[Records for processing]

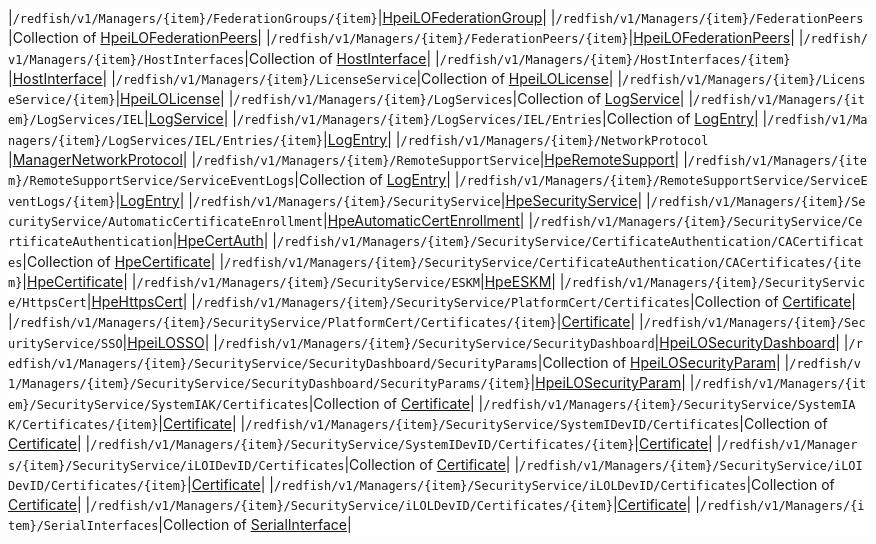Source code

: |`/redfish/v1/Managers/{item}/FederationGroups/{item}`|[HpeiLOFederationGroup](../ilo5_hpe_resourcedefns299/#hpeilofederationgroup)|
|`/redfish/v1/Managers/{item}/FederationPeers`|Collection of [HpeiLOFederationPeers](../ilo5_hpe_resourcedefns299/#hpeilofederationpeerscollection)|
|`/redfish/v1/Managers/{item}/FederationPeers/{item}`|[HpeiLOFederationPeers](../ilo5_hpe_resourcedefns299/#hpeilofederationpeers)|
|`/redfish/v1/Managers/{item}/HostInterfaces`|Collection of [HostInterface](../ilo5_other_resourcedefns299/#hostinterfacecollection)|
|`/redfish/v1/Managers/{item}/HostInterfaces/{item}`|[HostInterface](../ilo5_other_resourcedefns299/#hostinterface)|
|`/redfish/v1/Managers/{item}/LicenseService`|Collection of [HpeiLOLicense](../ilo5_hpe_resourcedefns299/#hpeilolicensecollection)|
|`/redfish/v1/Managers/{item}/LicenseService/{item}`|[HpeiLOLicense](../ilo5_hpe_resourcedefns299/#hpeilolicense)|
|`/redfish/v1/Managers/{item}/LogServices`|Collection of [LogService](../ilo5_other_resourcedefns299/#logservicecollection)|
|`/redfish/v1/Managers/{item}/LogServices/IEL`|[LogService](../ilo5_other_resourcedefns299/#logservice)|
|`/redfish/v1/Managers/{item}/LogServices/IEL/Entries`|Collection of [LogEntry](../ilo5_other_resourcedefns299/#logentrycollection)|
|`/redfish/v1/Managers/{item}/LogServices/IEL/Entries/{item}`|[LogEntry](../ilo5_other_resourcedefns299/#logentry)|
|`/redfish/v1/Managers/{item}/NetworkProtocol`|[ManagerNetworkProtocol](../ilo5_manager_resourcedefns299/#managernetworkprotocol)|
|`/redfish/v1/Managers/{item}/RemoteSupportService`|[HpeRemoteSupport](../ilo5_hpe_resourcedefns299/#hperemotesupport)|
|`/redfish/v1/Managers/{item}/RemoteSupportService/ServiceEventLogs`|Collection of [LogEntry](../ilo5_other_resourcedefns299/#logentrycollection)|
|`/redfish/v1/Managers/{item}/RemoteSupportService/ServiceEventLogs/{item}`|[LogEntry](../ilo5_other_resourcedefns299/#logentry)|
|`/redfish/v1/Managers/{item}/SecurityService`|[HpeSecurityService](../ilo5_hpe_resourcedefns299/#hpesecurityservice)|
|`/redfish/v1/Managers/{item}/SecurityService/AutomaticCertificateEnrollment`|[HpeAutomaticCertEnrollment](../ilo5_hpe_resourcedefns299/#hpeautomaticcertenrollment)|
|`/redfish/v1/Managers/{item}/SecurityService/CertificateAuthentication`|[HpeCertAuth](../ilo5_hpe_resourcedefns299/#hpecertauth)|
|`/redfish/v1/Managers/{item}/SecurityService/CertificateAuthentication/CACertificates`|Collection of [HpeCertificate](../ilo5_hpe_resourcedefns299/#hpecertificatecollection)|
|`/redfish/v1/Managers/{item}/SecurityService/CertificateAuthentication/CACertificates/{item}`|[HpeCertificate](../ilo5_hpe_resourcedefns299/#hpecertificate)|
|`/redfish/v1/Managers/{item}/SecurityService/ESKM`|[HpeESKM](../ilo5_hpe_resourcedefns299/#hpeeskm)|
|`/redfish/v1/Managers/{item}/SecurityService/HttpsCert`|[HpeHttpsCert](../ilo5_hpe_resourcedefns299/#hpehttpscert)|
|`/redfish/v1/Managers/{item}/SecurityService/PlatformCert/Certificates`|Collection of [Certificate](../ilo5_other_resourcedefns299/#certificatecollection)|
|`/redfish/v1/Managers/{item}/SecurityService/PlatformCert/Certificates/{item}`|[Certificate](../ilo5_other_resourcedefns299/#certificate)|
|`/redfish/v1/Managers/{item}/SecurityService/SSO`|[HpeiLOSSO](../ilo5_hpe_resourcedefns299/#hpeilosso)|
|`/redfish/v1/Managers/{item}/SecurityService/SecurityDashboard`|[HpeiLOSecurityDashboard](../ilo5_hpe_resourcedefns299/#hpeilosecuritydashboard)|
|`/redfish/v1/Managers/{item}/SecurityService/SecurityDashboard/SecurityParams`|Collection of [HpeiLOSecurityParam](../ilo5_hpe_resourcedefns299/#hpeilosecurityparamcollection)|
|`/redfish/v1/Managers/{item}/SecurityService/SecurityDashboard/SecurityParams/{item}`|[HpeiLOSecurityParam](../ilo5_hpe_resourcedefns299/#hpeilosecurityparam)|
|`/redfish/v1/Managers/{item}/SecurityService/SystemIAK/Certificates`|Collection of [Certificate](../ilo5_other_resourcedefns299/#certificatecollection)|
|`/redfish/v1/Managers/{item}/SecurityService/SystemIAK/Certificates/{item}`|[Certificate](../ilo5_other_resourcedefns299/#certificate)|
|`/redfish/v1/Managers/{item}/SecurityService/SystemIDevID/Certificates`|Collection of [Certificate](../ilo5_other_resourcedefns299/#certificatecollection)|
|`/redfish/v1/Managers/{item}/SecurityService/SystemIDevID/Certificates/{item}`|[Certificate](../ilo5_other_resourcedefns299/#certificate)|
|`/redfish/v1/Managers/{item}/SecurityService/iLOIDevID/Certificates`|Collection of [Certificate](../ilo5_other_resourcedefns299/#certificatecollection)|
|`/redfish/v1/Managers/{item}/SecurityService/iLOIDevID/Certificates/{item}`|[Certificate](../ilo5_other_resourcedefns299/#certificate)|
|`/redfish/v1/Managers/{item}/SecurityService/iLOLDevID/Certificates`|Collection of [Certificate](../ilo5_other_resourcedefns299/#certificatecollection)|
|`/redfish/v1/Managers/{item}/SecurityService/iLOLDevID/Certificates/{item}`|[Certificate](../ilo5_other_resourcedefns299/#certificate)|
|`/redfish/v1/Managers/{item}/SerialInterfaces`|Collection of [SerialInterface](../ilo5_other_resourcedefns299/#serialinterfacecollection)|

[/Records for processing]
[Records for processing]

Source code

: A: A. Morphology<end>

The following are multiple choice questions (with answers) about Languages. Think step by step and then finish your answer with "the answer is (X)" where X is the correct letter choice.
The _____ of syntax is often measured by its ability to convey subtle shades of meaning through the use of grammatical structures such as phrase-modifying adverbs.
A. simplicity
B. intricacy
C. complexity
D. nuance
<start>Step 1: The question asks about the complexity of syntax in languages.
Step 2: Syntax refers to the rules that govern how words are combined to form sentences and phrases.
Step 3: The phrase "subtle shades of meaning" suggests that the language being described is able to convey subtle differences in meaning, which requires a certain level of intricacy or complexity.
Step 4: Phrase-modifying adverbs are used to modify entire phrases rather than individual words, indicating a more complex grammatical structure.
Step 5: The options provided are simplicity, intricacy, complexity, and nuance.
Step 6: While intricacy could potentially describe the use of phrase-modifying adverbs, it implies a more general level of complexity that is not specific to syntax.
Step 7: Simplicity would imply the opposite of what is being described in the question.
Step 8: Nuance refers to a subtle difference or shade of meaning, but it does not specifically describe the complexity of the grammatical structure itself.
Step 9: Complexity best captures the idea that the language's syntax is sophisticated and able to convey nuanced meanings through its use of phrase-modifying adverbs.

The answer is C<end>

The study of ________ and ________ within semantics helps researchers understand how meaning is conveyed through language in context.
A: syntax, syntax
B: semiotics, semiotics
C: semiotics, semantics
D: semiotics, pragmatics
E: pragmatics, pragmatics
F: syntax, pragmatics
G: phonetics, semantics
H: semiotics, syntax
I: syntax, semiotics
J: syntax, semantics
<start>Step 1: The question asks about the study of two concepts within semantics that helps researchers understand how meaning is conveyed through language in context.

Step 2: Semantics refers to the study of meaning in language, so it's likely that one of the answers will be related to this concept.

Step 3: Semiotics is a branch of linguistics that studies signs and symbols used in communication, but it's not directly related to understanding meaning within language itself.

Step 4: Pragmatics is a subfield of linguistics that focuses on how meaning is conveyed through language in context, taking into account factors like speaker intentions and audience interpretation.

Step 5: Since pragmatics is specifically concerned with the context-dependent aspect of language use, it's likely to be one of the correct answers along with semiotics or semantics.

[/Records for processing]

Your task –
Collect each line of the records that contains the string "FederationPeers". Treat uppercase and lowercase letters as different.

Exercise response –
|`/redfish/v1/Managers/{item}/FederationPeers`|Collection of [HpeiLOFederationPeers](../ilo5_hpe_resourcedefns299/#hpeilofederationpeerscollection)|
|`/redfish/v1/Managers/{item}/FederationPeers/{item}`|[HpeiLOFederationPeers](../ilo5_hpe_resourcedefns299/#hpeilofederationpeers)|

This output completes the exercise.